Why AI Still Struggles to Understand Your Culture: A New Benchmark Reveals the Gap
A new study reveals that large language models and vision-language models struggle significantly with understanding traditional dance and cultural heritage across different languages and regions. Researchers at multiple institutions developed NRITYAM, the largest multilingual and multicultural benchmark dedicated to evaluating how well AI systems comprehend global dance traditions. The dataset includes 9,260 carefully curated questions spanning 12 languages and covering traditional dances from 12 countries across five continents.
What Is NRITYAM and Why Does It Matter?
NRITYAM, a Sanskrit term with deep significance in classical Indian dance, represents a comprehensive effort to address a critical blind spot in AI development. While language models have become essential tools for modern workflows, their global effectiveness depends on understanding local socio-cultural contexts. The benchmark was developed through close collaboration with native dance artists and native speakers who authored and validated culturally relevant questions specific to their regions.
The dataset spans two modalities, text-based and image-based questions, and is systematically organized into three key categories. This structure allows researchers to evaluate how well different types of AI models reason about dance traditions from multiple angles, including historical context, performance rules, and real-world scenarios.
Which AI Models Were Tested and How Did They Perform?
The research team evaluated 13 state-of-the-art language models, including large language models (LLMs), small language models (SLMs) with 7 billion parameters or fewer, multimodal large language models (MLMs), and small multimodal language models (SMLMs). Multimodal models are AI systems that can process both text and images, making them particularly relevant for evaluating cultural understanding through visual question answering.
The evaluation uncovered critical gaps in how these models understand and reason about traditional dance. Most models performed poorly when asked to demonstrate cultural knowledge about heritage dance forms, particularly when questions required understanding the historical significance, regional variations, or performance rules specific to particular traditions. This finding is significant because it highlights how current AI systems are predominantly trained on mainstream global culture and popular dance styles like hip-hop, often neglecting heritage traditions and culturally distinctive practices.
How to Improve AI's Cultural Understanding: Key Strategies
- Multilingual Training Data: AI models need to be trained on culturally relevant content in native languages, not just English translations, to capture nuanced meanings and regional variations in how traditions are understood and described.
- Collaboration With Cultural Experts: Involving native artists, speakers, and cultural practitioners in dataset creation ensures that questions and answers reflect authentic knowledge rather than stereotypical or mainstream interpretations of traditions.
- Diverse Question Types: Benchmarks should include history-based questions about origins and evolution, rule-based questions about performance techniques, and scenario-based questions that test real-world reasoning about how traditions are practiced and adapted.
- Visual and Textual Evaluation: Testing both text-based and image-based understanding helps identify whether models can recognize cultural elements visually and connect them to their historical and social significance.
Why Does This Matter for AI Development?
The NRITYAM benchmark addresses a persistent challenge in AI: ensuring that models effectively recognize and reason about diverse linguistic and cultural contexts, particularly in underrepresented domains. Traditional and indigenous dance forms are deeply embedded in local histories, societal values, and cultural identities. When AI systems fail to understand these traditions, they risk perpetuating inaccuracies, stereotypes, and the marginalization of underrepresented communities.

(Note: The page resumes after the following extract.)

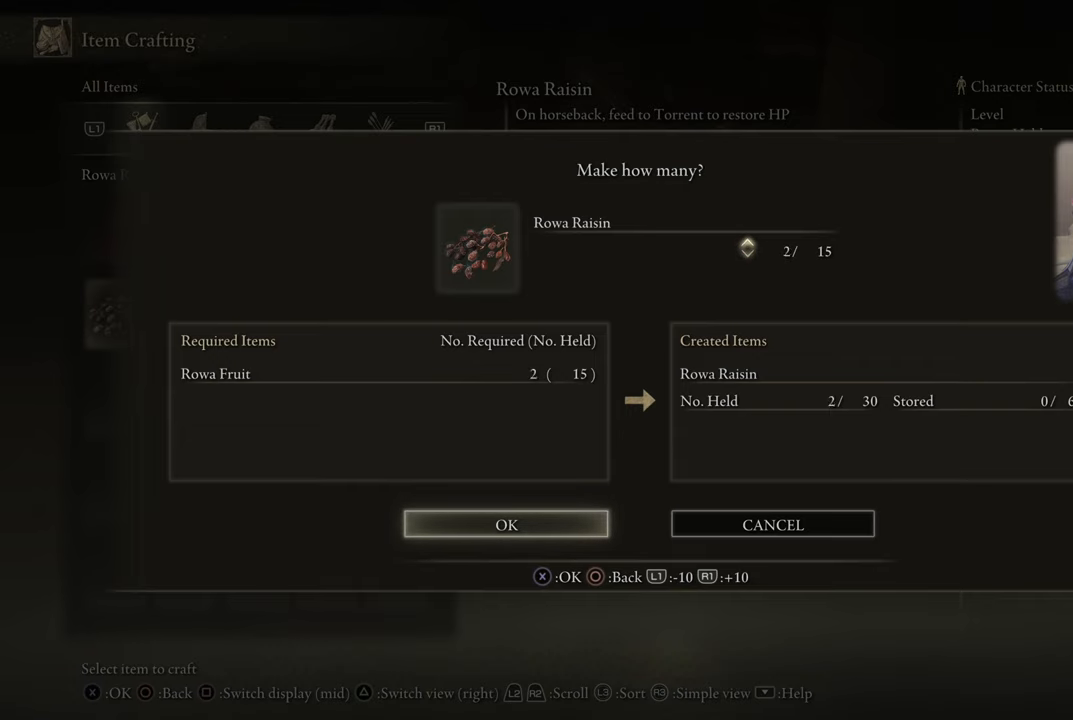
{"buttons": ["DPAD_UP"], "left_stick": "center", "right_stick": "center", "events": [[84, "DPAD_UP", "down"], [150, "DPAD_UP", "up"], [267, "DPAD_UP", "down"], [350, "DPAD_UP", "up"], [450, "DPAD_UP", "down"]]}
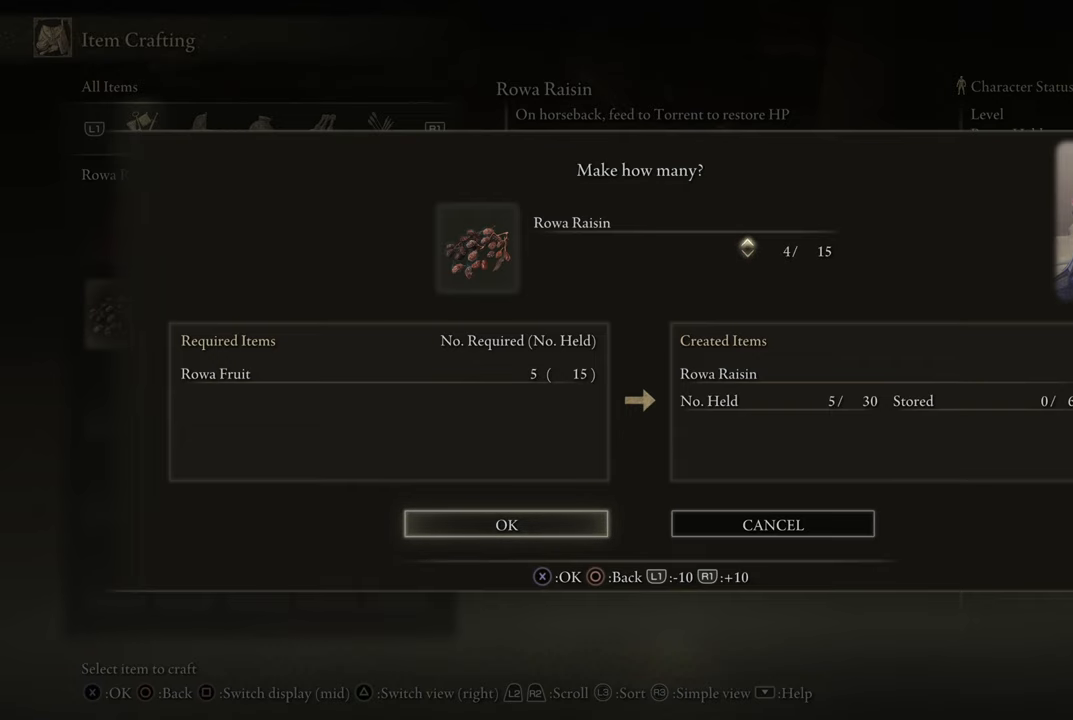
{"buttons": [], "left_stick": "center", "right_stick": "center", "events": [[17, "DPAD_UP", "up"], [134, "DPAD_UP", "down"], [200, "DPAD_UP", "up"]]}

Conversely, models capable of understanding and respecting cultural nuances can enhance performance while promoting greater inclusivity and equity in AI applications. This is especially important as AI systems increasingly influence education, governance, entertainment, and cultural preservation efforts worldwide. An AI system that misunderstands or dismisses a cultural tradition could undermine efforts to preserve and celebrate heritage practices.
The research team noted that existing dance-related benchmarks were largely monolingual and English-centric, focused primarily on motion recognition rather than cultural reasoning. NRITYAM represents the first comprehensive benchmark that captures the rich cultural nuances of traditional dance reasoning across multiple languages, diverse cultural contexts, and visual question answering.
What's Next for Cultural AI Benchmarking?
The NRITYAM dataset covers traditional dances originating from 12 countries across five continents, which are now performed in over 100 countries spanning six continents. This global scope reflects the reality that cultural traditions are not static; they evolve through intercultural exchange and regional reinterpretation. For example, Bharatanatyam, a classical Indian dance rooted in Tamil Nadu, has been adapted in Sri Lanka through a distinctive fusion with Kandyan dance aesthetics, reflecting localized narratives and performance traditions.
The researchers have open-sourced the NRITYAM dataset to enable the broader AI research community to develop and test improved models. By establishing this benchmark, the team hopes to advance the intersection of natural language processing and culturally rich domains, contributing to greater inclusivity and equity in AI applications worldwide. The work demonstrates that building truly global AI systems requires more than scaling up training data; it requires intentional collaboration with communities whose cultures are being represented.